浮世

 YouTubeかなんかでライブ映像を見た時、全員が思い思いに腕を振って音楽にノっている姿に感動する。そしてその感動は外出自粛などを経たことでより際立っている。
 適当にライブ会場の客のフリー素材を検索すると、両手を上げている人、ピースしている人、飛び跳ねている人、ゴンフィンガーをしている人、という具合に思い思いのリアクションが出ていて、それがライブの良さなんだろうなと僕は思う。
 目の前のパフォーマンスに没入して、心の底から純粋に楽しむのが一番良いはずなのは分かっている。あそこは「隣の人が右手上げてるから、左手を上げるのはやめよう」「自分の座席の真正面にちゃんと立ってるかな」「俺の腕を振るタイミングずれてないかな」「前の人の腕を振るタイミング、ずっと曲のリズムからちょっとずれてるな」「みんな手拍子するのやめたから俺もやめよ」なんて邪念はいらないはずの場所なのに、どうしても持ち込んでしまう。(一概に括っていいものではないのは分かっているが、アイドルのライブのペンライトは僕からすると相当怖い物に見える。)
 だから僕は「ライブには一人で行きたい」と思ってしまう。連番なんてもってのほか、友人と一緒に行くとかも気は乗らない。周り全員赤の他人の方が気が楽で、一人で行けば単純に邪念が1つなくなってくれる。

 ワクワクしている人を見るのが僕はあまり得意ではない。見てられない、に近い。プレゼントを貰って過剰なリアクションをしてる人を見ると、恥ずかしくなってくる。変な調子乗りで父親に怒られた幼少期の経験がトラウマのように思い出されてしまうから、テンションを上げるのが得意じゃない。
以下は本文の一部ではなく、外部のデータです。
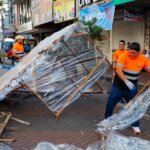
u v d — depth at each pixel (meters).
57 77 4.55
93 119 4.19
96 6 9.88
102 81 5.62
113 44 10.92
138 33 9.70
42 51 4.35
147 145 2.96
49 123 4.02
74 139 3.39
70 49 4.71
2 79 4.81
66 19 12.27
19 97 5.54
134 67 3.57
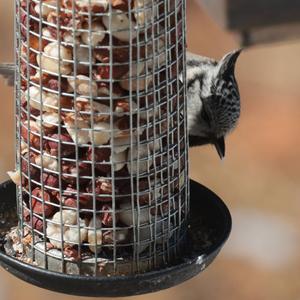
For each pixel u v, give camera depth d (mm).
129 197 9586
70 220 9594
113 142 9344
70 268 9656
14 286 18938
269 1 11570
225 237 9898
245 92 25219
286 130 24266
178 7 9562
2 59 24172
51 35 9195
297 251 20766
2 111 22234
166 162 9719
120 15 9031
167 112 9570
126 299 18734
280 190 22422
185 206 10117
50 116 9406
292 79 25500
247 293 19875
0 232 10258
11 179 10344
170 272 9344
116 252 9672
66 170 9492
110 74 9133
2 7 24844
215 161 22469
 ライブ会場で自分の周りに座っている数人組がワイワイと「楽しみだなぁーグッズ買っちゃったー」なんて会話をしていると、自然とイヤホンで耳を塞ぎノイズをキャンセルしたくなってしまう。自分がワクワクしてると思われ悟られるくらいなら「一人で寂しくライブに来て、ライブ会場でもずっとイヤホンをしているつまらない人」と思ってもらった方が良い。
 グッズの衣類もなるべく周りから見えないように着たいし、ラバーバンドを持っていたとしても暗くなってから腕につけたいし、電車で同じグッズを着ている人を見かけたら逃げたくなってしまう。ライブが終わり明天したら、ライブ会場から出たら、電車に乗ったら、家に着いたら、自分はあくまでよくある日常の一コマの中であるかのようにしていたい。
 何かしらで俗世から切り離された空間の奥の奥に、ワクワクしている自分は隔離しておきたい。